De stad Delft kende in de zeventiende eeuw een groot aantal schilders dat lid was van het Sint- Lucasgilde. Sommigen waren in Delft geboren en bleven er hun werkzame leven, weer anderen vestigden zich voor kortere of langere tijd in de stad. Johannes Vermeer (1632-1675) is de bekendste Delftse schilder. Hij heeft zijn hele leven in zijn geboortestad gewoond en gewerkt. Baseerde hij zich in zijn vroege werk nog op de Bijbel en de Metamorfosen van Ovidius, in zijn latere werk legde hij zich toe op het schilderen van sfeervolle, verstilde interieurs met adembenemende stofuitdrukking. Hier zien we veelal vrouwen geconcentreerd bezig met huiselijke zaken: ze musiceren, lezen een brief of drinken samen met een gast een glas wijn. Een intiem kijkje in het dagelijks leven. Vooral de wijze waarop hij het perspectief hanteerde, is bijzonder. Vermeer was een perfectionist, hij werkte lang aan een schilderij en gebruikte kostbare pigmenten. Een groot afnemer van zijn werk was de Delftse verzamelaar Pieter van Ruyven. Al in 1696 werden 21 schilderijen van Vermeer in Amsterdam geveild en men spreekt dan van ‘uitnemend, krachtig, en heerlijk geschilderd werk’. Een andere schilder die jaren in Delft werkte, was Pieter de Hoogh, die uitblonk in het verbeelden van interieurs en binnenplaatsen, waarin vooral vrouwen bezig zijn met huiselijke taken of het verzorgen van kinderen.

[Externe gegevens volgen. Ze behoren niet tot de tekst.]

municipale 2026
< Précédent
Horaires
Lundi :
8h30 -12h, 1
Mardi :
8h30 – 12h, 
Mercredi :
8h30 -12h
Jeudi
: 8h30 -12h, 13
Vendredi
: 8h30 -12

Prachtige tegelvloeren en mooie doorkijkjes geven de sfeer in zeventiende-eeuws Delft weer.
Bij de kruithuisontploffing in 1654 kwam de veelbelovende jonge schilder Carel Fabritius om. Hij was een van de leerlingen van Rembrandt. Hij liet een vrij klein oeuvre na, waarvan het Puttertje en het gezicht op het koor van de Nieuwe Kerk vanaf het Oosteinde zeer bijzonder zijn. Ook kerkinterieurs waren een geliefd onderwerp. Gerard Houckgeest, Dirck van Deelen, en vooral Hendrick van Vliet legden zich op dit genre toe. Van Hendrick van Vliet, begonnen als portretschilder, is het familieportret van de familie Van der Dussen bekend, dat zich nu in Museum Het Prinsenhof bevindt.
Als portretschilder is Michiel van Mierevelt de bekendste. Hij kreeg belangrijke opdrachten van het stadhouderlijk hof. Iedere gegoede burger in Delft wilde zich door Van Mierevelt laten portretteren. Hij was de best betaalde schilder van Delft en bewoonde een indrukwekkend pand aan de Oude Delft (nu nummer 71). In alles was hij de tegenpool van Vermeer. Die stierf jong, met achterlating van grote schulden en een klein oeuvre. Van Mierevelt werkte met diverse medewerkers en leerlingen in een effectief gerund atelier, waar duizenden portretten vervaardigd zijn. Toen hij op vijfenzeventigjarige leeftijd stierf, was hij een rijk man. In de zeventiende eeuw zijn in de Republiek op een totaal inwoneraantal van twee miljoen naar schatting ruim vijf miljoen schilderijen vervaardigd. De Delftse schilders hebben hieraan een belangrijke bijdrage geleverd.